There are concerns that the country is “unnecessarily” losing the much-needed forex by importing commodities such as maize and wheat that could be produced locally.
“We are pleased with the performance of the auction. The Reserve Bank has been very clear though: we have bemoaned the lack of productivity in this country; we have no productivity; that is the problem, it is not foreign currency.
“We do not produce to self-sustain ourselves. How do we import maize and wheat in this day and age?
“The RBZ continues to bemoan lack of productivity to self-sustain ourselves so that the foreign currency we are using to import maize and wheat is used to feed the auction system,” said Dr Mangudya.

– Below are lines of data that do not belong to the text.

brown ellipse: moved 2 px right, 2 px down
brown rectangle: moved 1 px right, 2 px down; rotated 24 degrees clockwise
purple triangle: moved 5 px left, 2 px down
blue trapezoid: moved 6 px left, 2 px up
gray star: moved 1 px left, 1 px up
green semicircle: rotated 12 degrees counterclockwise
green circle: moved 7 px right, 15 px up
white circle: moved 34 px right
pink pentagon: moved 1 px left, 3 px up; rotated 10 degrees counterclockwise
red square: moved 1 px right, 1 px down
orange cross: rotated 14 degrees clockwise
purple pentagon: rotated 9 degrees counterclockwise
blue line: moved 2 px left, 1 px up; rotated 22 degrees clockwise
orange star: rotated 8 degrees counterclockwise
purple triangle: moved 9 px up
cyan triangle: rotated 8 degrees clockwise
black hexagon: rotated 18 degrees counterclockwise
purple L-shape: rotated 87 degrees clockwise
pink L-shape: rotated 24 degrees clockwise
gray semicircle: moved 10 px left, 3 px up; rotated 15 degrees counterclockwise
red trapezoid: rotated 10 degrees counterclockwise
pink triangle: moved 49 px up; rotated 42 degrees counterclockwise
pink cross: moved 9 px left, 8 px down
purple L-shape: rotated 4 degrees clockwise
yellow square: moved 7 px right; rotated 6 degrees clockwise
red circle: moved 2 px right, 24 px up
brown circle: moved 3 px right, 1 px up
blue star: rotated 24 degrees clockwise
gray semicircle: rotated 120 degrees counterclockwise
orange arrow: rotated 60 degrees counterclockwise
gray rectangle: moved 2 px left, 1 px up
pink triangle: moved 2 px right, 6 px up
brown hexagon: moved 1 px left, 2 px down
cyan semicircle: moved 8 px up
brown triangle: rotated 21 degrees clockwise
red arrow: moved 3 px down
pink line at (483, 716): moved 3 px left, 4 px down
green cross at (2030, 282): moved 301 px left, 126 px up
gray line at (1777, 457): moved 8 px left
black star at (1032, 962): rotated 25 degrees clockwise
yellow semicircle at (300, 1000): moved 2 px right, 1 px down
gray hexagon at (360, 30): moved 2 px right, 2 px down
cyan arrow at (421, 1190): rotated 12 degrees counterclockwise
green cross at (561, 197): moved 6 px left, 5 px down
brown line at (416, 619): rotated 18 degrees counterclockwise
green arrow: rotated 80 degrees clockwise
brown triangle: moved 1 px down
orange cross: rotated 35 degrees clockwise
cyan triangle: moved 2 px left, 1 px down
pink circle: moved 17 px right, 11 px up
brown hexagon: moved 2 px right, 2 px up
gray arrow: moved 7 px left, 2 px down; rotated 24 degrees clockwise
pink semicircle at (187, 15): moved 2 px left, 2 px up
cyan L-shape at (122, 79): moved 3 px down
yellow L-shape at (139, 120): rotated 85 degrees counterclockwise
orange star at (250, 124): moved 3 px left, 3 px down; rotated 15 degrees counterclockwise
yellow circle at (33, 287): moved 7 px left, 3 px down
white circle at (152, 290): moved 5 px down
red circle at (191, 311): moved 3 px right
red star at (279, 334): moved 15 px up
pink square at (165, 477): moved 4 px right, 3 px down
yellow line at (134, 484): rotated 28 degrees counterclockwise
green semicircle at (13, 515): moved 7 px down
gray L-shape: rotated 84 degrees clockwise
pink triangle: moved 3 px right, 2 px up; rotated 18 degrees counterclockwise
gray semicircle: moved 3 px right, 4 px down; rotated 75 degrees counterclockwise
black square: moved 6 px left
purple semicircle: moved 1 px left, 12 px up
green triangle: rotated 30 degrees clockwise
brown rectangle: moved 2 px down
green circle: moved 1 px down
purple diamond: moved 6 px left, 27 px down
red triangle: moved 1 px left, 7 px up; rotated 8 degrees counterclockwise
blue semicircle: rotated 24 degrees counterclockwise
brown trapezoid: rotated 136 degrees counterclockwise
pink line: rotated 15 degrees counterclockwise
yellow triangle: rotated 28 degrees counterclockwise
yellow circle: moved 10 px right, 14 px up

“We need 30 000 tonnes of wheat in this country every month. That is about US$12 million, which we are removing from the auction, and maize we need about 100 000 tonnes per month; that is about US$28 million, which we are removing from the auction.
“So you can see already that more than half the country’s forex requirements per month go to import basic food commodities in the form of grains and therefore you want to reduce that to put money on the auction.”
The RBZ believes that the major objective of the auction system was to ensure price stability.
“So, by removing, mitigating, or minimising the volatility in the exchange rate means we achieve our mandate of price stability as a central bank. So all that we are fostering is price stability.
“Another variable that comes from us as a policy is our cautionary stance towards money supply. You are aware that we have something called monetary targeting framework. Our monetary targeting framework is that we are very stringent on money creation; so there is less creation of money in this country; that is why we publish the statistics every Friday for people to see,” he added.
Dr Mangudya said if money supply is reduced, it cannot drive the exchange rate, which is a cautionary approach to the creation of money that ensures that the Zimbabwe dollar retains its value once there is very limited liquidity to chase foreign currency.
“Prices have not gone up for the past eight weeks following the introduction of the auction and the sustainability of the auction is guaranteed by ensuring that the forex coming from the exporters is liquidated to continue to liquefy the auction,” Dr Mangudya said.